A second bid failed in the High Court, and the process rumbled to a halt in the Supreme Court, which agreed with ACC’s contention that the refusal to disclose all the relevant facts the first time around, and then use them in a second attempt to get the court’s protection, was an abuse of process.
In the course of the second bid, the court was told that stress had impaired Carroll’s own judgment, which led to it not filing information critical to its first bid. Either way, Zoe, whose assets include apartment blocks and development land between Sherriff Street and Dublin’s docks, two hotels in Tallaght, another in Ringsend and a shopping mall in Limerick, are now in the hands of the banks.
Dutch-owned ACCBank’s pursuit of a €22 million loan to companies in the Cork-based Fleming group also forced it into examinership in July. That decision, too, is waiting for the Supreme Court to rule on an appeal taken by the bank against a rescue plan approved by the High Court last month.
The Fleming companies are developing a series of interconnected sites in Sandyford, Dublin. The High Court approved a scheme of arrangement which split the group’s contracting and property development businesses, selling the first to a new company, Donban, for €3.6 million, and allowing the banks to manage the construction and sale of the Sandyford properties over 10 years.
The banks also came calling for personal guarantees given by developers during the boom years. Paddy Kelly and Paul Pardy, both involved in property investment vehicle RQB, consented to High Court judgments against them for €8.5 million which National Irish Bank sought on foot of an overdraft extended to the company.

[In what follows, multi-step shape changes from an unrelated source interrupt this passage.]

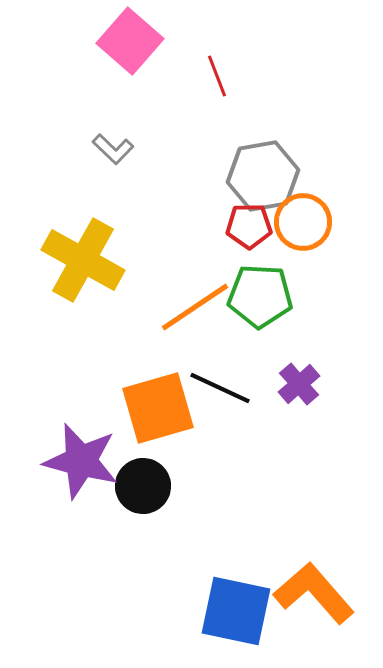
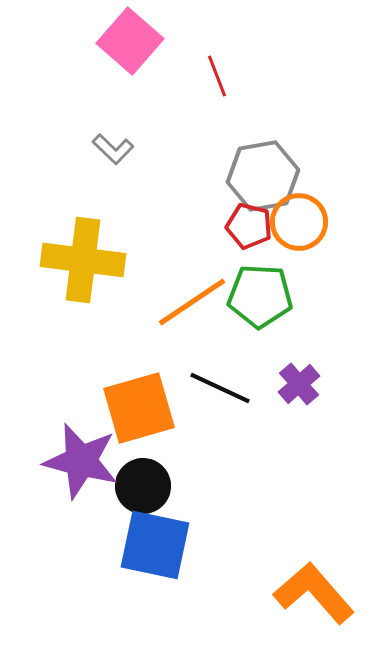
orange circle: moved 4 px left
red pentagon: rotated 15 degrees clockwise
yellow cross: rotated 22 degrees counterclockwise
orange line: moved 3 px left, 5 px up
orange square: moved 19 px left
blue square: moved 81 px left, 66 px up
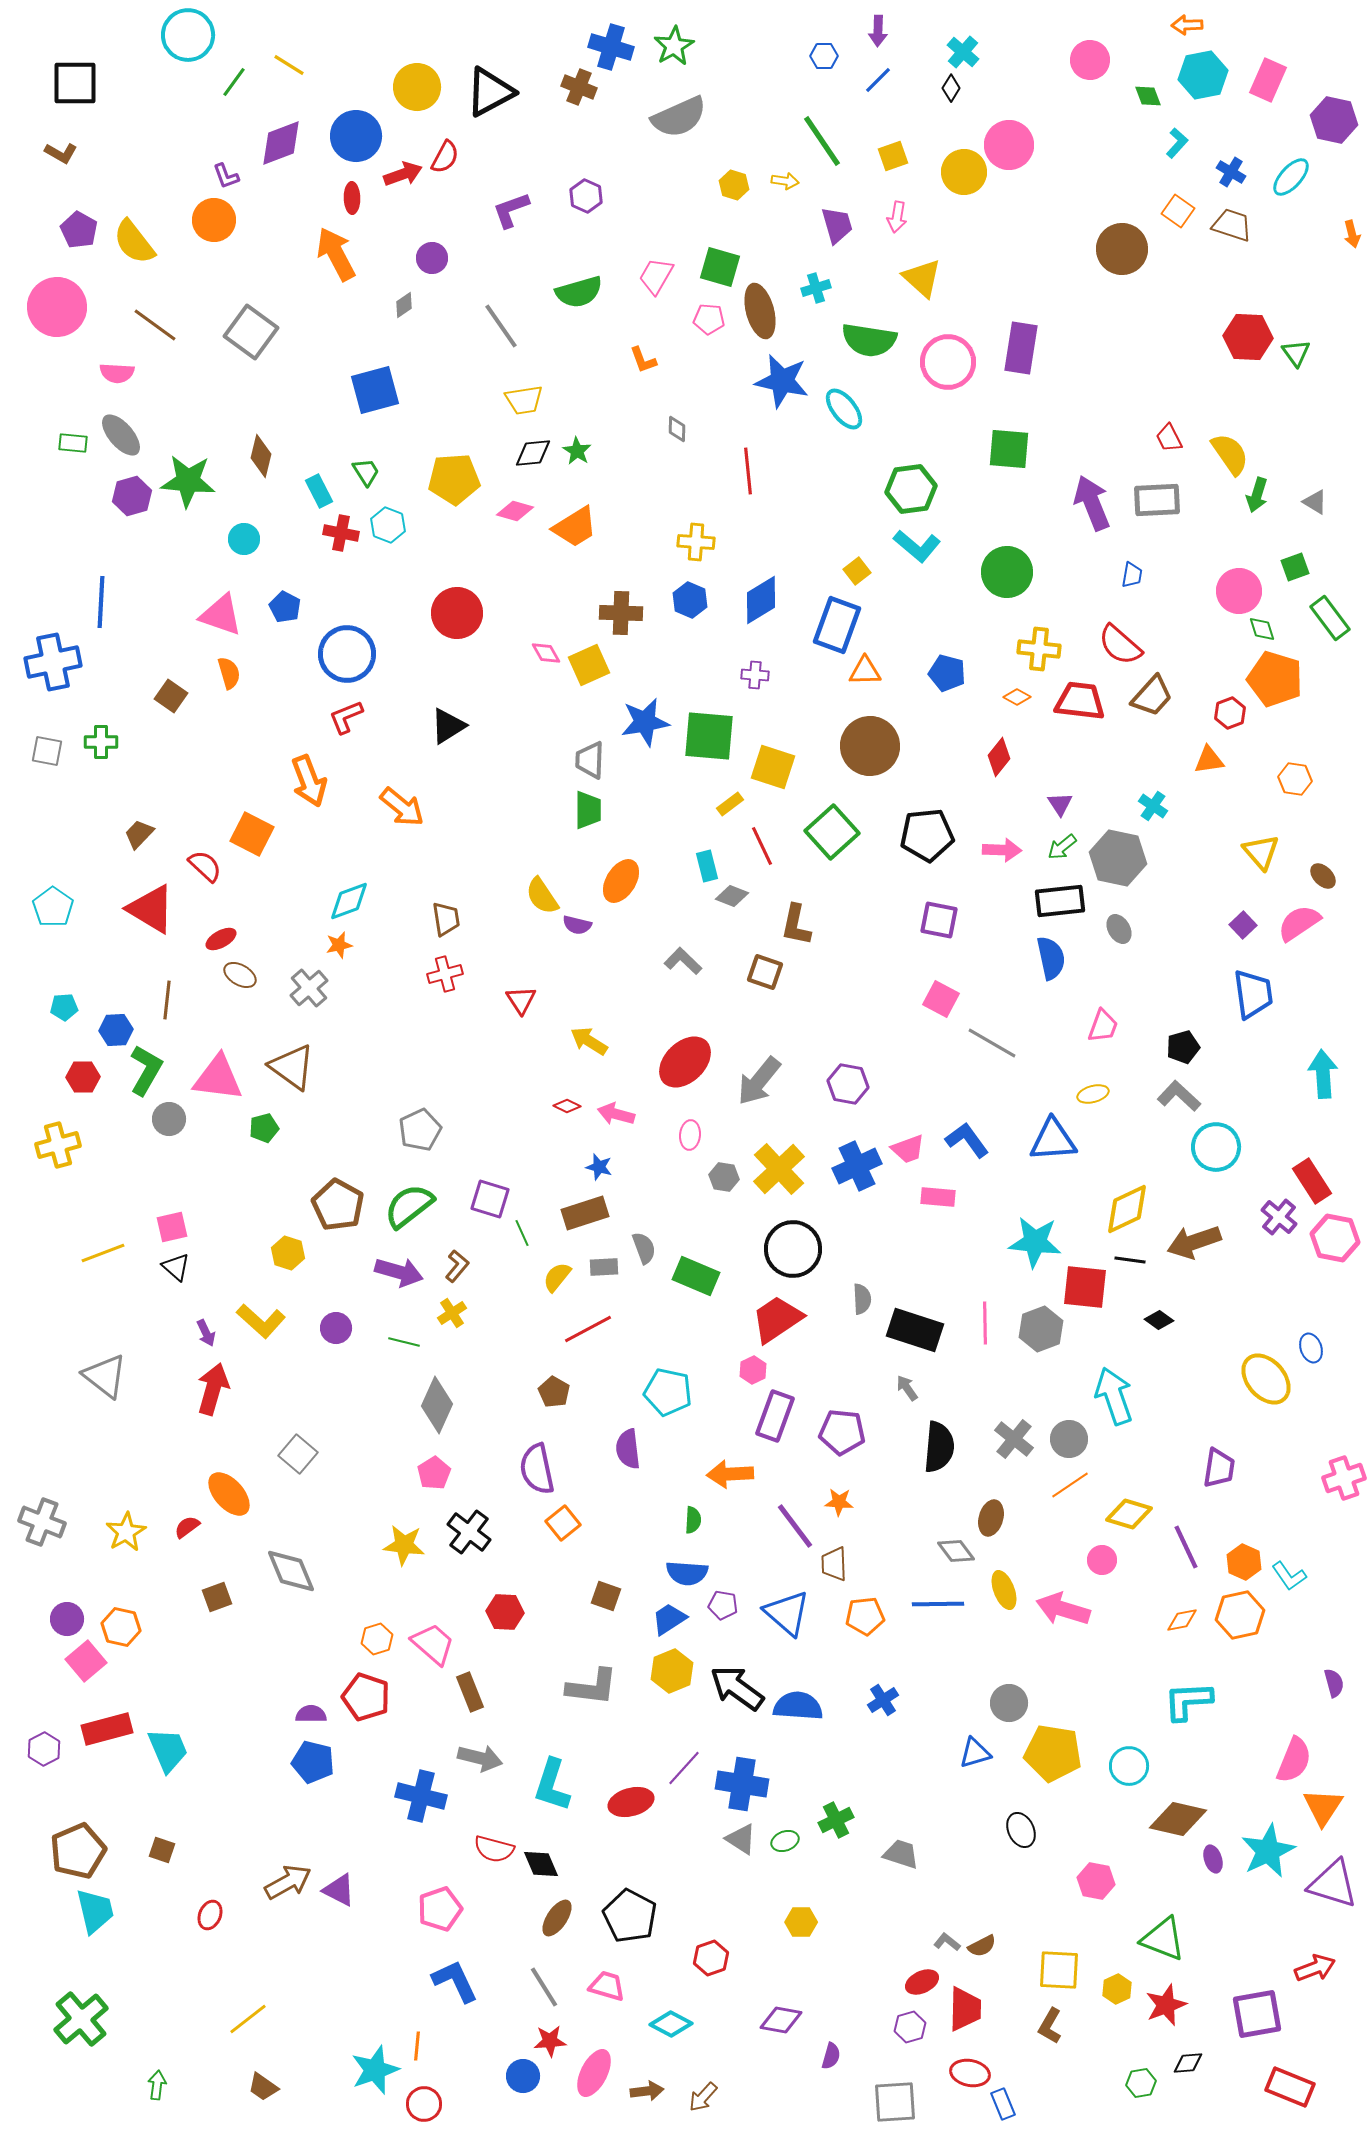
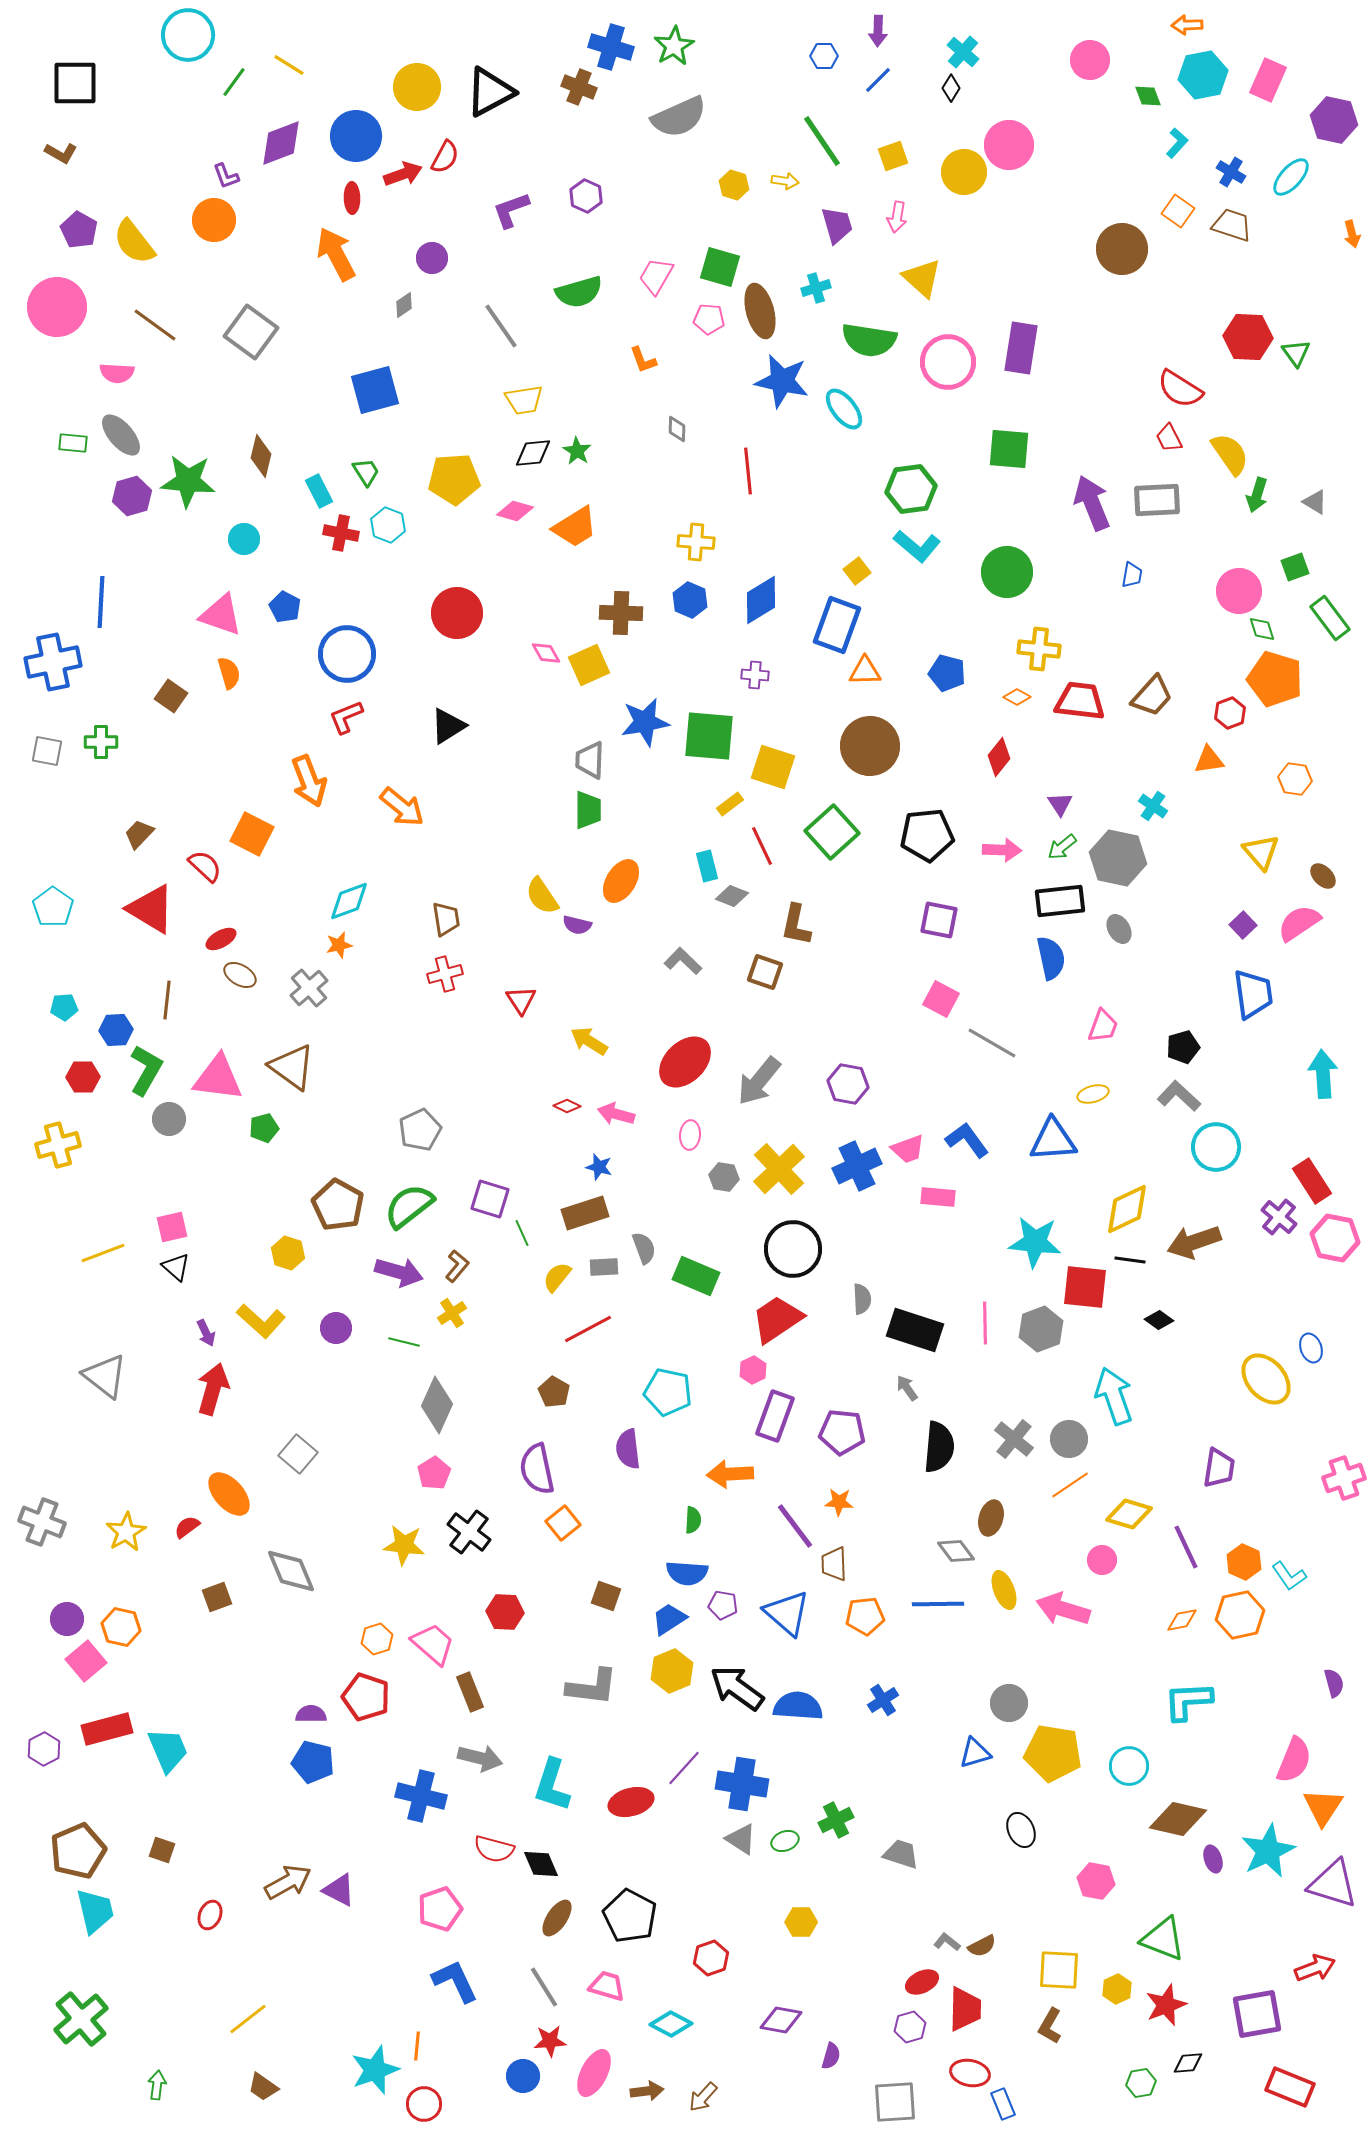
red semicircle at (1120, 645): moved 60 px right, 256 px up; rotated 9 degrees counterclockwise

RQB has since gone into liquidation. One of its backers, Niall McFadden, also sought a judgment against the company. His Boundary Capital vehicle has a stake in Dublin retailer Arnotts. He played a key role in building up that company’s property portfolio, which was supposed to lay the foundation for its Northern Quarter project, which will transform the key retail areas on Dublin’s northside. This is still due to go ahead.
This month, a row over one of the biggest property deals of the property boom, the €412 million purchase of the Dublin Glass Bottle site, came to a climax. The courts awarded judgment for €62.5 million against developer and builder Bernard McNamara, and for €98 million against one of his companies, Donatex.
The judgments were in favour of investors recruited by Davy, who loaned some of the purchase price to Donatex. McNamara gave personal guarantees in relation to the debt. A consortium backed by the developer, property speculator Derek Quinlan and the Dublin Docklands Development Authority, a State agency, bought the site, which is now worth €60 million.
With the property developers virtually wiped out, the only source of investment for the construction business is the State, which is committed to spending on roads, schools, public transport and other infrastructure. In his Budget speech, Minister for Finance Brian Lenihan said the Government is committed to spending €6.4 billion in 2010.
However, the Construction Industry Federation (CIF) warned during the year that individual Government departments had virtually stopped planning for new projects, which in reality means that this money will not be spent over the next 12 months, with the threat of a further 100,000 building jobs being lost.
DKM Economic Consultants estimated in September that around 150,000 construction and construction-related jobs had been lost since the industry hit its peak in 2007. The CIF reckons that without Government investment, around 300,000 jobs will have been lost by the end of next year.
With no money flowing from either the State or the private sector, the industry faces another struggle to get through 2010. Many of its big established players began expanding out of the country, mainly to Britain, during the boom. Prospects elsewhere are bleak enough as well, but there are increasing signs that Europe is beginning to recover, while some of the recent house market data from across the Irish Sea at least indicates stability in demand.
The biggest challenge there will be on the home front, and as attrition continues here, that challenge could well be one of survival.